Textausschnitt —
►
Ein Mangel an Zivilcourage liegt wie Mehltau über dem größeren Teil der deutschen Medienlandschaft. Traurig die Fehlentwicklung, daß es mehr tatsächlich praktizierte Meinungsfreiheit im kaiserlichen Deutschland vor einem Jahrhundert gab als heute.

Orwell war ein ebenso unerschrockener wie sensibler Anwalt einer freiheitlichen Meinungskultur, deren Behinderungen er anprangerte. Der Publikationskontext seines späteren Welterfolges „Animal Farm“ (1945), der Tierfabel, die dem Kommunismus Stalinscher Prägung die Maske vom Gesicht riß, liefert dafür ein eindrucksvolles Beispiel. Orwells Manuskript war von vier englischen Verlagen in opportunistischer Leisetreterei abgelehnt worden, um die Sowjetunion, den Verbündeten Englands, nicht zu brüskieren. Im Zusammenhang mit der Zurückweisung seines Manuskripts schrieb Orwell den erst am 15. September 1972 im Times Literary Supplement veröffentlichten Essay „The Freedom of the Press“. Darin beleuchtet er den unheilvollen Umstand, daß in England Zensur weitgehend freiwillig ausgeübt werde, um unbequeme Ideen totzuschweigen. Er spricht von verschleierter Zensur, die offizielle Verbote überflüssig mache; es sei einfach nicht angängig, gewisse Dinge auszusprechen.
◄
Entnommenes Material —
►
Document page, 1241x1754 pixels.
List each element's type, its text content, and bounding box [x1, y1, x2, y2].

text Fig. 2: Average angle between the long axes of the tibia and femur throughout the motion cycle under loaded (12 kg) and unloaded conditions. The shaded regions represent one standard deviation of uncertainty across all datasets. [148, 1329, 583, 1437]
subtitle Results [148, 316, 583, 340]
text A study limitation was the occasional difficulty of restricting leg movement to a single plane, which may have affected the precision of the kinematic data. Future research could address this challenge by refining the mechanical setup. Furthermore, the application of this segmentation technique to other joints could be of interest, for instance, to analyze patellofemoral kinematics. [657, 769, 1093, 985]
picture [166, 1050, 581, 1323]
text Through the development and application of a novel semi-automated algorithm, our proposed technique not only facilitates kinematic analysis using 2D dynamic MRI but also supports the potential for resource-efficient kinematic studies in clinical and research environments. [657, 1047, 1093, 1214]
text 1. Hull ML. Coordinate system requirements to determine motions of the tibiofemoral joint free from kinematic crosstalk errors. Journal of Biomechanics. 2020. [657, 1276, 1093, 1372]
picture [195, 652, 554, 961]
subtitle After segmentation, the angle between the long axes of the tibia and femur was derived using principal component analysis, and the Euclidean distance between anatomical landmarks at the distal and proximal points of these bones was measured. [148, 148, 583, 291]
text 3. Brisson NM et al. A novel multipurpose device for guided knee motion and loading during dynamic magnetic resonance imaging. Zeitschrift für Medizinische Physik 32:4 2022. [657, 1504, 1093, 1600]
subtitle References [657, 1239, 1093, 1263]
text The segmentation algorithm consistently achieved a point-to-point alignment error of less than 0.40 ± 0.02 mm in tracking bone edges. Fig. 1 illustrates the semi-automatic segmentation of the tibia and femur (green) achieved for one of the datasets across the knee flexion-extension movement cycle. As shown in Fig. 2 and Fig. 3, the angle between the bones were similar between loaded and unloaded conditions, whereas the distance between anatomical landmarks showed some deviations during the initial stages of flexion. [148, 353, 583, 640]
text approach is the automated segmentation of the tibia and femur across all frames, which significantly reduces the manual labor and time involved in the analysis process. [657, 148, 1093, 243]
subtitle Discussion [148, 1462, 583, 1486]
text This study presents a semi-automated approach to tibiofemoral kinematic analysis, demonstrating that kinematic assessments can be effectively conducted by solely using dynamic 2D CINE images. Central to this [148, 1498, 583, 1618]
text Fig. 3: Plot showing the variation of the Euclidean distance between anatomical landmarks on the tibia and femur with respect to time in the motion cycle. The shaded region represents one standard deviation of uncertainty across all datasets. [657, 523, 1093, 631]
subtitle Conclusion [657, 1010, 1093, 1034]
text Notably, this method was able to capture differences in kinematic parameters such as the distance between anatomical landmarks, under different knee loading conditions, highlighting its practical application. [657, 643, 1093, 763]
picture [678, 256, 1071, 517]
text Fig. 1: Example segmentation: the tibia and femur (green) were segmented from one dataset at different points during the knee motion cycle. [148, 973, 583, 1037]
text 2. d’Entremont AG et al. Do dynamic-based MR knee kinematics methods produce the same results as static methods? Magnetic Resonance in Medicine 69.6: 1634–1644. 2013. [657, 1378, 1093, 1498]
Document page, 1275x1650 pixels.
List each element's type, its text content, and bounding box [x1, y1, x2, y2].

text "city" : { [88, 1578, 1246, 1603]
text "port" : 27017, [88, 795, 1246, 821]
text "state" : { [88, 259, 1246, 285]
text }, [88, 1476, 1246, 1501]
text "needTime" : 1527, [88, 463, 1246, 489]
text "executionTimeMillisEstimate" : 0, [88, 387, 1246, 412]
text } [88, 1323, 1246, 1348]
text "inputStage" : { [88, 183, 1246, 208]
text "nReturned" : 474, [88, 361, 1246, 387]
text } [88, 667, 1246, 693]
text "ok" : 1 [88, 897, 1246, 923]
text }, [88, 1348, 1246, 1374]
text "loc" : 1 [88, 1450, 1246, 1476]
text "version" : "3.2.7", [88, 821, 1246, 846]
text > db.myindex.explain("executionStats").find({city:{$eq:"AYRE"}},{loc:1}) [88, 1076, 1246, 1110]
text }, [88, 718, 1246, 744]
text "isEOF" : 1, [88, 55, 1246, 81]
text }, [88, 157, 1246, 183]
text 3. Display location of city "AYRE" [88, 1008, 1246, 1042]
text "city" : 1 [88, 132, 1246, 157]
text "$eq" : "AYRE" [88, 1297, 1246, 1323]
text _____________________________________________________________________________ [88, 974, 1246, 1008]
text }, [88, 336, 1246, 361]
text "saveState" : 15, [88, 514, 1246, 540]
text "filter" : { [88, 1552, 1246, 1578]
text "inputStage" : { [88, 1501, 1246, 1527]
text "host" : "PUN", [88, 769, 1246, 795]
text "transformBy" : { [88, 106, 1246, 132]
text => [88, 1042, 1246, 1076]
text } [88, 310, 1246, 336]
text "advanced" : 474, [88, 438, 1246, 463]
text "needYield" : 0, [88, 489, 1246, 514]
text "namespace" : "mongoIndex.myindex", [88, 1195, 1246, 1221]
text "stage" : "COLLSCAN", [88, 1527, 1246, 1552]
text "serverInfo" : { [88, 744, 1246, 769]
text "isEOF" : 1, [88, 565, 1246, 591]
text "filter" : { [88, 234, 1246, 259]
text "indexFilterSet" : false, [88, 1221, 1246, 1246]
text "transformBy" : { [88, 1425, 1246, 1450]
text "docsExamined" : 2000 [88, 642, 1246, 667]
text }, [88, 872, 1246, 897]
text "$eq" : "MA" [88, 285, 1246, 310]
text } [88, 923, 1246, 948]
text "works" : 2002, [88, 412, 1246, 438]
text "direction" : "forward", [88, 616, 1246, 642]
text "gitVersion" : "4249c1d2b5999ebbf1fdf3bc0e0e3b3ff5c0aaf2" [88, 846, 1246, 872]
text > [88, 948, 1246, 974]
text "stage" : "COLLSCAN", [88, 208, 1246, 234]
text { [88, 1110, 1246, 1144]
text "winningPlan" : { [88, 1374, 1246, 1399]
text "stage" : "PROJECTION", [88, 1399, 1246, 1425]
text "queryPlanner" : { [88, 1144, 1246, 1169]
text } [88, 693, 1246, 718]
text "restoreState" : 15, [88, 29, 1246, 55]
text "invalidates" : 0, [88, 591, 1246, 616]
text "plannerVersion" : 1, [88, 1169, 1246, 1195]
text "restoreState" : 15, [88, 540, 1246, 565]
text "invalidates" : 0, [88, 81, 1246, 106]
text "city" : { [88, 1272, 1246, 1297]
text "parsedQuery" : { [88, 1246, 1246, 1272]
◄
Zu erledigen —
**1.** Zähl alle Staaten auf, die im Textausschnitt mit ihrem Namen vorkommen. Adjektive wie „deutsch“ oder „englisch“ zählen nicht.
**2.** Schreib den Teil des Textausschnitts unverändert ab, der bei den Worten „Ein Mangel an“ anfängt und bei „gab als heute.“ aufhört.

Vollständige Antworten —
**1.** Deutschland, Sowjetunion, England

**2.**
Ein Mangel an Zivilcourage liegt wie Mehltau über dem größeren Teil der deutschen Medienlandschaft. Traurig die Fehlentwicklung, daß es mehr tatsächlich praktizierte Meinungsfreiheit im kaiserlichen Deutschland vor einem Jahrhundert gab als heute.